Letter from the Editors

If we’ve learned anything, it’s that America is a rugged mountain, shaped by upheaval and endless waves of immigration. This issue of Contexts focuses on one diverse community that formed from immigration: Asian America. Its story is complicated. Asian America does not trace its origin to a single country or a single time period. Its history stretches from Spanish colonization to the resettlement of Hmong refugees to the chilly American midwest. Asian America also comprises a wide range of social and economic positions. Some groups, on average, do well in terms of income and educational attainment, while others languish. Culturally, Asian America includes Catholics, Muslims, Protestants, and Hindus; it includes people whose political histories emerge from British and Spanish colonization; it includes first-generation immigrants and people whose families arrived in the first great wave of the mid-nineteenth century.

To curate this special issue, we tapped Anthony Christian Ocampo, who teaches at Cal Poly Pomona and is the author of The Latinos of Asia: How Filipinos Break the Rules of Race. In this path-breaking book, Ocampo explains how Filipinos are simultaneously members of the Asian American community writ large (in fact, Filipino sailors are often cited as the first Asian Americans) and a group sharing many traits with Latinos. As we thought about an issue dealing with the complexities elided under the term “Asian America,” we knew Ocampo was the scholar for the job.

Clearly, he did not disappoint! In this issue, you will read scholarship representing the cutting-edge of sociological thinking on Asian Americans. Some articles, such as Shruti Devgan’s careful account of how the Sikh community has processed the trauma of anti-Sikh violence in India, draw our attention to the cultural processes that shape group identity. Others deepen our knowledge of social stratification, as in Grace Kao, Kelly Stamper Balistreri, and Kara Joyner’s feature on social undesireability and Asian American men. From the features section to Culture, Trends, and One Thing I Know (written by our guest editor himself), this issue shows that the study of Asian America and Asian Americans is a vibrant and growing field.

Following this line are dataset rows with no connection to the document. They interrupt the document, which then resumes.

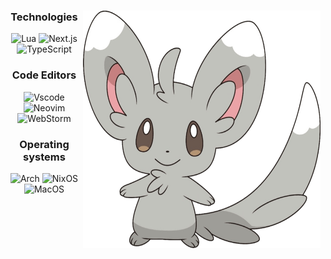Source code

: <div align="center">

<img align="right" src="585965054f6ae202fedf285f.png" width="380px" height="380px">

### Technologies
![Lua](https://img.shields.io/badge/Lua%20-FFFFFF?style=for-the-badge&logo=lua&logoColor=000000)
![Next.js](https://img.shields.io/badge/Next.js%20-FFFFFF?style=for-the-badge&logo=next.js&logoColor=000000)
![TypeScript](https://img.shields.io/badge/Typescript%20-FFFFFF?style=for-the-badge&logo=typescript&logoColor=000000)


### Code Editors  
![Vscode](https://img.shields.io/badge/%20Vscode-FFFFFF?style=for-the-badge&logo=vscodium&logoColor=000000)
![Neovim](https://img.shields.io/badge/%20Neovim-FFFFFF?style=for-the-badge&logo=neovim&logoColor=000000)
![WebStorm](https://img.shields.io/badge/%20WebStorm-FFFFFF?style=for-the-badge&logo=webstorm&logoColor=000000)


### Operating systems
![Arch](https://img.shields.io/badge/Arch%20-FFFFFF?style=for-the-badge&logo=arch-linux&logoColor=000000)
![NixOS](https://img.shields.io/badge/NixOS%20-FFFFFF?style=for-the-badge&logo=nixos&logoColor=000000)
![MacOS](https://img.shields.io/badge/MacOS%20-FFFFFF?style=for-the-badge&logo=macos&logoColor=000000)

Other highlights of this fall issue include our Q&A section, for instance, which features an interview with Viet Thanh Nguyen, the University of Southern California literary scholar and author of the 2016 Pulitzer Prize winning novel The Sympathizer, alongside an interview with Harvard’s Mario Small, a leading scholar of urban communities and social networks whose recent Someone to Talk To shows the crucial social support we get from even casual acquaintances. In this issue’s Policy Brief, we learn more about the effects of “tracking” in American schools, and a striking photoessay from Sugato Mukherjee shines a flashbulb, as it were, on the saltpan workers of India, whose brutal, low-wage work supplies markets around the world.

We would be remiss if we did not take this moment to also reflect on our first volume year as editors of Contexts. We are humbled by the incredible content our authors bring to our attention and to our pages. Not a week goes by that we do not learn about a new area of research and find inspiration in sociology’s humanitarian impulse. From school reform to democratization, adolescent health, and immigrant rights, our writers seek out ways to document social issues and perhaps even show us a better way forward. Their spirit and energy are a model for the kinds of engaged scholarship so many trumpet, but so few actually undertake. We are indebted to our army of peer reviewers; without their efforts, papers wouldn’t get the feedback they need to become better and editors wouldn’t have the perspective needed to select the best submissions from across our field. Finally, we are deeply grateful for the tireless Contexts team, from our managing editor to the section editors and graduate editorial board members. Every quarter, photo essays, book reviews, social trends, wild ideas, and unexpected connections appear in our email inboxes, on time and without complaint. Honestly, we couldn’t do it without you.